Secondo motivo, vertente sul fatto che il Tribunale è incorso in un errore di diritto nel considerare che la Commissione non fosse soggetta all’obbligo rafforzato di motivazione e che avesse fornito una motivazione adeguata nella decisione controversa. La Commissione era tenuta ad esporre la motivazione per la sua decisione di riattribuzione in quanto la possibilità prevista al punto 19 della comunicazione REC di riattribuzione di casi in un momento successivo è una regola che a sua volta deroga da una regola più generale; inoltre la Commissione ha superato il termine indicativo di due mesi previsto per la riattribuzione, il che meritava ulteriori spiegazioni. In aggiunta, contrariamente a quanto sostenuto dal Tribunale, le spiegazioni aggiuntive fornite dalla Commissione mediante comunicati stampa non sono in grado di porre rimedio all’assenza di debita motivazione in una decisione, a maggior ragione allorché tali spiegazioni sono tardive e incoerenti.

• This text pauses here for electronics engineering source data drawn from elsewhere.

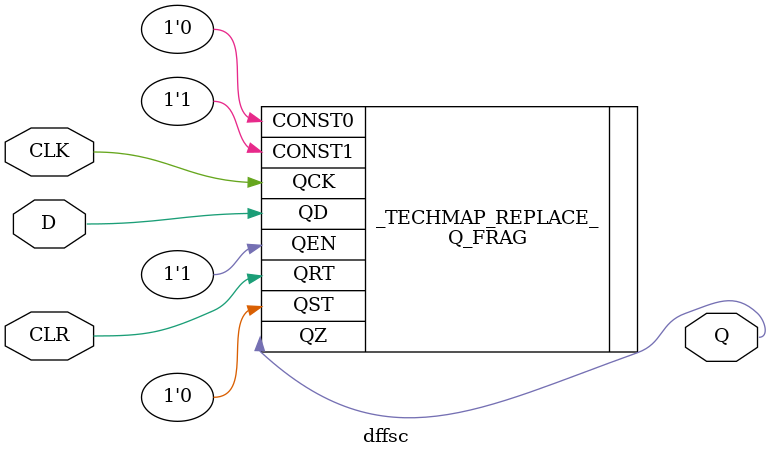
<source format=v>
module dffsc(
  output Q,
  input  D,
  input  CLK,
  input  CLR,
);
  parameter [0:0] INIT = 1'b0;
  Q_FRAG # (
  .Z_QCKS (1'b1)
  )
  _TECHMAP_REPLACE_
  (
  .QCK(CLK),
  .QST(1'b0),
  .QRT(CLR),
  .QEN(1'b1),
  .QD (D),
  .QZ (Q),
  .CONST0 (1'b0),
  .CONST1 (1'b1)
  );
endmodule
</source>
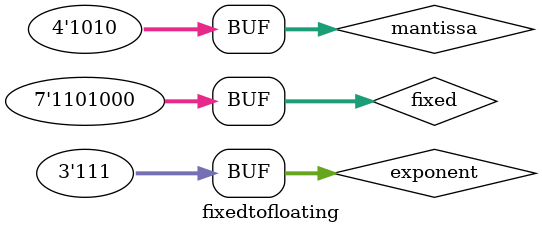
<source format=v>
module fixedtofloating;
reg [6:0] fixed;
reg [3:0] mantissa;
reg [2:0] exponent;
always @ (*) begin
if (fixed[5] != fixed[6]) begin
mantissa[3:0] = {fixed[6],fixed[5],fixed[4],fixed[3]};
exponent[2:0] = 3'b000;
end else if (fixed[4] != fixed[6]) begin
mantissa[3:0] = {fixed[5],fixed[4],fixed[3],fixed[2]};
exponent[2:0] = 3'b111;
end else if (fixed[3] != fixed[6]) begin
mantissa[3:0] = {fixed[4],fixed[3],fixed[2],fixed[1]};
exponent[2:0] = 3'b110;
end else if (fixed[2] != fixed[6]) begin
mantissa[3:0] = {fixed[3],fixed[2],fixed[1],fixed[0]};
exponent[2:0] = 3'b101;
end else begin
mantissa[3:0] = {fixed[2],fixed[1],fixed[0],1'b0};
exponent[2:0] = 3'b100;
end
end

initial 
begin
$monitor($time," Fixed Point Input = %b \t Mantissa = %b \t Exponent = %b \n",fixed[6:0],mantissa[3:0],exponent[2:0]);
#10;
fixed[6:0] = 1100100;
#50;
fixed[6:0] = 1010010;
#50;
fixed[6:0] = 0011100;
#50;
fixed[6:0] = 0100100;
#50;
fixed[6:0] = 0001010;
#50;
fixed[6:0] = 1011110;
#50;
fixed[6:0] = 0011000;
#50;
fixed[6:0] = 1110000;
#50;
fixed[6:0] = 1010100;
#50;
fixed[6:0] = 1111110;
#50;
fixed[6:0] = 0010000;
#50;
fixed[6:0] = 0000100;
#50;
fixed[6:0] = 0010010;
#50;
fixed[6:0] = 1111110;
#50;
fixed[6:0] = 0001000;
#50;
end
endmodule
</source>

Terzo motivo, vertente sul fatto che il Tribunale è incorso in un errore di diritto nel considerare che non vi fosse alcuna violazione del principio di sussidiarietà. Di fatto, in situazioni in cui la Commissione decide di discostarsi dai principi definiti nella comunicazione REC, come nella fattispecie, non è possibile semplicemente sostenere che, dal momento che il sistema istituito dal regolamento (CE) n. 1/2003 (1) è di per sé conforme al principio di sussidiarietà, non può esservi stata alcuna violazione di tale principio.
Quarto motivo, vertente sul fatto che il Tribunale ha travisato vari argomenti dedotti dalle ricorrenti, parendo confondere questi ultimi con gli argomenti dedotti dalla Silgan nella causa T-589/22. Gli errori procedurali commessi dal Tribunale hanno creato confusione nella sua valutazione della fondatezza dei motivi dedotti dalle ricorrenti e, di conseguenza, costituiscono un vizio di procedura, il quale ha inciso negativamente sui diritti della difesa delle ricorrenti.
(1) Regolamento (CE) n. 1/2003 del Consiglio, del 16 dicembre 2002, concernente l'applicazione delle regole di concorrenza di cui agli articoli 81 e 82 del trattato (GU 2003, L 1, pag. 1).